→ **TO BE DONE**:
Convert the entries below into a Markdown table with the columns "Row" and "Line Text", covering only the lines from the first one up to and including the line with "Time: h=12 m=56". Number each row and leave out blank lines.
═════ EXTRACTED MATERIAL ═════
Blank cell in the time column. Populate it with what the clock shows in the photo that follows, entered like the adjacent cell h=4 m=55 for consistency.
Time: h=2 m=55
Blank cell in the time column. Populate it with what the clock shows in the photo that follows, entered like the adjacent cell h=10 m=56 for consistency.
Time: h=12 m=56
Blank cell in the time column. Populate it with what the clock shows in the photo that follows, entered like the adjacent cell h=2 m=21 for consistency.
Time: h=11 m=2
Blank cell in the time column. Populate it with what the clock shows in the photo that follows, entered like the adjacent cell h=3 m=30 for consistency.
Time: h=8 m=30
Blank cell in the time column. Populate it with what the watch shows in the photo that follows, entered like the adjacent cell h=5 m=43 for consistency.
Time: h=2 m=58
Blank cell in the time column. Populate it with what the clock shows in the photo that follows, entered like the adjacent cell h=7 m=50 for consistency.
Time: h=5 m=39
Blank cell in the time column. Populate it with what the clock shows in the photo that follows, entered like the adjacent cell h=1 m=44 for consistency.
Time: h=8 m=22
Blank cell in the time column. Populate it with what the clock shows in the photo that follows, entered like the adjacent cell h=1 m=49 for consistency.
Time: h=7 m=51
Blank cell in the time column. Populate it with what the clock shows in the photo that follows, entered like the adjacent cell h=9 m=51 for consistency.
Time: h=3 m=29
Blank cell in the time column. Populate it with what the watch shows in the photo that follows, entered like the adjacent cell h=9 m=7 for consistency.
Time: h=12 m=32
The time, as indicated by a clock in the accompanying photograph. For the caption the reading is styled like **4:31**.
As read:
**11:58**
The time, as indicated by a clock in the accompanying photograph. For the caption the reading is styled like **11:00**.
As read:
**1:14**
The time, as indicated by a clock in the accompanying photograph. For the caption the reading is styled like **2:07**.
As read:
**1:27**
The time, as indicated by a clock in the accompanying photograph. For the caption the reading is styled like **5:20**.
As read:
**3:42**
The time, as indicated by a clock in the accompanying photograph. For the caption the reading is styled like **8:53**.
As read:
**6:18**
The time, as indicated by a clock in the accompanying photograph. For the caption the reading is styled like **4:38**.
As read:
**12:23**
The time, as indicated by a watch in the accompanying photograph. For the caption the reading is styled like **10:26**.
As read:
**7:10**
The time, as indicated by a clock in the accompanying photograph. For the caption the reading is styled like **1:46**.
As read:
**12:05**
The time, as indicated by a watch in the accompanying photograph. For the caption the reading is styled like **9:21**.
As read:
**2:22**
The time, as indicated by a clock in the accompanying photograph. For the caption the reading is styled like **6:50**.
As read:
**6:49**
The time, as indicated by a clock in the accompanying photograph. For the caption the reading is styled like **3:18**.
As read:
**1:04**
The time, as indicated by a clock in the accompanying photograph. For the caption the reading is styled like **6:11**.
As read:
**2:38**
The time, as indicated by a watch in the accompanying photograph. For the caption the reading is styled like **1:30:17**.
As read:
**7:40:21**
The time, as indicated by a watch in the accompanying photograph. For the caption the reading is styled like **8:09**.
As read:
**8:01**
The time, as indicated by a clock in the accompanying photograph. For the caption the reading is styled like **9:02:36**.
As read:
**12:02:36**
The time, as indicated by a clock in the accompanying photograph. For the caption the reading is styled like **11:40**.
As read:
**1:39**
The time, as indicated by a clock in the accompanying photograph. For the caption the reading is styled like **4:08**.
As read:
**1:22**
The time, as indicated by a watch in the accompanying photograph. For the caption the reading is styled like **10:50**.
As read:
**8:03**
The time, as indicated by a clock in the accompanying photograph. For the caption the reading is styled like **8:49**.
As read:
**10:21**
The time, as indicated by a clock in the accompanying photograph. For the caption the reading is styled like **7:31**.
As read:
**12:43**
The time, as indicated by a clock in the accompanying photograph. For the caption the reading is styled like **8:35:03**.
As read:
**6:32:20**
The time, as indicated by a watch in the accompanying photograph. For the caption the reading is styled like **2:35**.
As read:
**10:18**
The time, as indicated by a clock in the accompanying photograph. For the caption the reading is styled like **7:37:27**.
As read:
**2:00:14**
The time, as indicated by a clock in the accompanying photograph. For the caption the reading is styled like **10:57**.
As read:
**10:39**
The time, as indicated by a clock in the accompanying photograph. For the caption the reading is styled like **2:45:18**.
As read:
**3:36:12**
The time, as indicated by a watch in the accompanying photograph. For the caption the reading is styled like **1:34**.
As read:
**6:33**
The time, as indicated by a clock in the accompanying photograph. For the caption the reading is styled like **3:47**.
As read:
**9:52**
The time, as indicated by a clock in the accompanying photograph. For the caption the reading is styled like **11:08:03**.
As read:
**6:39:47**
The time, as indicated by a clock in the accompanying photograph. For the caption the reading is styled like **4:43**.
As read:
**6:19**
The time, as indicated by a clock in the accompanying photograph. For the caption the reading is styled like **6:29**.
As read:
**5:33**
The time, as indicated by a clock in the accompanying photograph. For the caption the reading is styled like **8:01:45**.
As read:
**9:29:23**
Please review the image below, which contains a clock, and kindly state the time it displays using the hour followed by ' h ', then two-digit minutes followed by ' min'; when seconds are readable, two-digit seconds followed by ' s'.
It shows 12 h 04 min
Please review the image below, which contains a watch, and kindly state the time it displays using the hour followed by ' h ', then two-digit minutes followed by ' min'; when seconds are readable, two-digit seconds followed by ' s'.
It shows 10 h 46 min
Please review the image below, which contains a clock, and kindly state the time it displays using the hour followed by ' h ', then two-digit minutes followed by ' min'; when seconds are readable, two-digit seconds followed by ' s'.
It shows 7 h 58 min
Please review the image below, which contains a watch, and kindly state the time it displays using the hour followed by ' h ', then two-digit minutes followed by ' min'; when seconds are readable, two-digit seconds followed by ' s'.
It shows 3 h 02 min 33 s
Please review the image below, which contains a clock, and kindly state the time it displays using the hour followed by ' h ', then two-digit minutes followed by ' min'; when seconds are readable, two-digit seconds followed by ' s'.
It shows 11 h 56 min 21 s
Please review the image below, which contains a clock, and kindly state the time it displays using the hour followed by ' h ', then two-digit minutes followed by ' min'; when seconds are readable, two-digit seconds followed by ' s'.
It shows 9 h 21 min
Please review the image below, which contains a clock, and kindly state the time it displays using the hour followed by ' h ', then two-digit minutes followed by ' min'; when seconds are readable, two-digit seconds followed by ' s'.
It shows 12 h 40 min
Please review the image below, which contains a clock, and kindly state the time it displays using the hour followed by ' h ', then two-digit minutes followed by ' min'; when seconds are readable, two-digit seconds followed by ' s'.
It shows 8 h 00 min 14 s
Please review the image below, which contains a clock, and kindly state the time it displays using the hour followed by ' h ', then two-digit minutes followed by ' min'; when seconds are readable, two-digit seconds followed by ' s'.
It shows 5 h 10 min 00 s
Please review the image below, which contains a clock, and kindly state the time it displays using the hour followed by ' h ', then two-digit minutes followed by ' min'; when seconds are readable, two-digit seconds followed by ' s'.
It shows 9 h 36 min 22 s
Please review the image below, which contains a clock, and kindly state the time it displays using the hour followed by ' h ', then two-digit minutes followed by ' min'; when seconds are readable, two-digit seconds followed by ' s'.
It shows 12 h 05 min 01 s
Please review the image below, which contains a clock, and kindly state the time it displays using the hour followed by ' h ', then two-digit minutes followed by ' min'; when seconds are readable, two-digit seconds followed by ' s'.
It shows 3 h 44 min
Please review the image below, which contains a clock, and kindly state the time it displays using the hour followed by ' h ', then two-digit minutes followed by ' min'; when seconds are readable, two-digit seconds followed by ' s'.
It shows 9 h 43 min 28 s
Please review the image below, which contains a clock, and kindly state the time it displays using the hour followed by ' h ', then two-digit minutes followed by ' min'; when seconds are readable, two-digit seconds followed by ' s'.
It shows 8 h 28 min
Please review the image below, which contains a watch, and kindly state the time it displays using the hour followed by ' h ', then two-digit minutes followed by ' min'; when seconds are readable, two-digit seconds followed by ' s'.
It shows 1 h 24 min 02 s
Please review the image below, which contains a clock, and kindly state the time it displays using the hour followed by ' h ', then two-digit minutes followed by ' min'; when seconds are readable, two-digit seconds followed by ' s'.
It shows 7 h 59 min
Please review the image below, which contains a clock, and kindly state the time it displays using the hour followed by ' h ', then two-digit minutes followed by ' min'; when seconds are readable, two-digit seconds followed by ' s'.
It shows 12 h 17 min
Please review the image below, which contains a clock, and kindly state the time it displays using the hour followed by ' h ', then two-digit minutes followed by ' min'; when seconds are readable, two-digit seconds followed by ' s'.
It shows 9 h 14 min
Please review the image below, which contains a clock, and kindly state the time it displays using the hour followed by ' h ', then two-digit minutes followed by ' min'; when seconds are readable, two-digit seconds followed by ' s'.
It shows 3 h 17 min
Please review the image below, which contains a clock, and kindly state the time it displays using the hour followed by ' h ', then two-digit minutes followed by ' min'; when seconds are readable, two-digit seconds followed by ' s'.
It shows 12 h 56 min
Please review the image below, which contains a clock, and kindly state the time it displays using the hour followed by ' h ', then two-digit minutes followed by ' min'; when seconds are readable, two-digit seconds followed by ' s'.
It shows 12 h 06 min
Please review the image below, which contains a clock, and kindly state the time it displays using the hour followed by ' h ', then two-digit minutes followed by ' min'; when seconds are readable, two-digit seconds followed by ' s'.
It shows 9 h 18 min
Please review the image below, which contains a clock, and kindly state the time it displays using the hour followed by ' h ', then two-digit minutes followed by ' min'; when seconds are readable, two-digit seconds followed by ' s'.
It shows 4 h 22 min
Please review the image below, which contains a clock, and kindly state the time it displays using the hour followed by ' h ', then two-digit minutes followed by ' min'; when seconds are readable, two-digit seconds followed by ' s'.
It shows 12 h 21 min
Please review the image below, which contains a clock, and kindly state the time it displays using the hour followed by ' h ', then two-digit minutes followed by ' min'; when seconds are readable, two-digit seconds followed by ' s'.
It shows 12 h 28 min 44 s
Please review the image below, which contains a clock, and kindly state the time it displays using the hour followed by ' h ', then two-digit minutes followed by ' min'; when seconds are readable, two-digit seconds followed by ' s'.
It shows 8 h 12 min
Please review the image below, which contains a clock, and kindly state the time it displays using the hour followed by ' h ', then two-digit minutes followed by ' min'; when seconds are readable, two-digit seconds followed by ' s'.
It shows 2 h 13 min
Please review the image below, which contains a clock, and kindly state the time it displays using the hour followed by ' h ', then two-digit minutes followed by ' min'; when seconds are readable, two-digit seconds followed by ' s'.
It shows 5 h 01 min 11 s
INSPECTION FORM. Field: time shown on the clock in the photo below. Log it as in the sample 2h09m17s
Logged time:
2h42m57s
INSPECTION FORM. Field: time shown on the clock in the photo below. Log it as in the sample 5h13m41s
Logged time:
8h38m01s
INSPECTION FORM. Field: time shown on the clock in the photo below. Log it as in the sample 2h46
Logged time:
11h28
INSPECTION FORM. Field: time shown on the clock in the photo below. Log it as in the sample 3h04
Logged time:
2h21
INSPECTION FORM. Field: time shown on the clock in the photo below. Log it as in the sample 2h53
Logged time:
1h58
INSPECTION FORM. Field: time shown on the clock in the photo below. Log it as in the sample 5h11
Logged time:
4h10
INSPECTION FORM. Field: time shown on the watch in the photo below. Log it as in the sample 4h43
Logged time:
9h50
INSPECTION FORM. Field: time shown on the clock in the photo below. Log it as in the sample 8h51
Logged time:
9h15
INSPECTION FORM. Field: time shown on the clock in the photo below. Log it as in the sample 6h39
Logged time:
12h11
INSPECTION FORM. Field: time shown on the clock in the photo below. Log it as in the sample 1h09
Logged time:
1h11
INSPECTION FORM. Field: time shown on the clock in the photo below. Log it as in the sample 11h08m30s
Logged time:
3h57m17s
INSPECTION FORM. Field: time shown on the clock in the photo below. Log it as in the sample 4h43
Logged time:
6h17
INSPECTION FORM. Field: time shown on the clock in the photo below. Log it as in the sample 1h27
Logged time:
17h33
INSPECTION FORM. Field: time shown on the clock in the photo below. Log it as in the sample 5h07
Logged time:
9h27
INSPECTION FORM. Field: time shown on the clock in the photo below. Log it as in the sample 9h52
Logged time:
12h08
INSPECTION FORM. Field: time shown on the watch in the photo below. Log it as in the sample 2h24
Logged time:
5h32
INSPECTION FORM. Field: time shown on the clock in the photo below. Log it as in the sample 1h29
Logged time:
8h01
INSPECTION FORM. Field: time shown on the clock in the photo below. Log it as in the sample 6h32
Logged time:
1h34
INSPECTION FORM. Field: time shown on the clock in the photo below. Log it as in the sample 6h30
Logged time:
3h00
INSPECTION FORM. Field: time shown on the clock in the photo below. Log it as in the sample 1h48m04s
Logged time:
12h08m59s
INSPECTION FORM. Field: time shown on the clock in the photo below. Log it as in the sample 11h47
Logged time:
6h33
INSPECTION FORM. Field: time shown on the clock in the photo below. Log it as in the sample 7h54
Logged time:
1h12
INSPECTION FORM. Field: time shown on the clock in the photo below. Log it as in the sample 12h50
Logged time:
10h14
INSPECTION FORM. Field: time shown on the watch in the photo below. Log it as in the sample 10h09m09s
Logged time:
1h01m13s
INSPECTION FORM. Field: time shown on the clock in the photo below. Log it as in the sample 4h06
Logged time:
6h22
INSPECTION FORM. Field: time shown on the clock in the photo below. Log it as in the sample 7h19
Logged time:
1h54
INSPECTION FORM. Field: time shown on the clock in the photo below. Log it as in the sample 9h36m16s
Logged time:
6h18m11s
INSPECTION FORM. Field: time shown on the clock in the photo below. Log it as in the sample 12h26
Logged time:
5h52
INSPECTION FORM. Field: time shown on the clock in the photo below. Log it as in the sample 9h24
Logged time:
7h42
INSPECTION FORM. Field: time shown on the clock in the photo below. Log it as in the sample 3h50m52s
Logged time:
═════
→ **THE COMPLETED TASK**:
| Row | Line Text |
|---|---|
| 1 | Blank cell in the time column. Populate it with what the clock shows in the photo that follows, entered like the adjacent cell h=4 m=55 for consistency. |
| 2 | Time: h=2 m=55 |
| 3 | Blank cell in the time column. Populate it with what the clock shows in the photo that follows, entered like the adjacent cell h=10 m=56 for consistency. |
| 4 | Time: h=12 m=56 |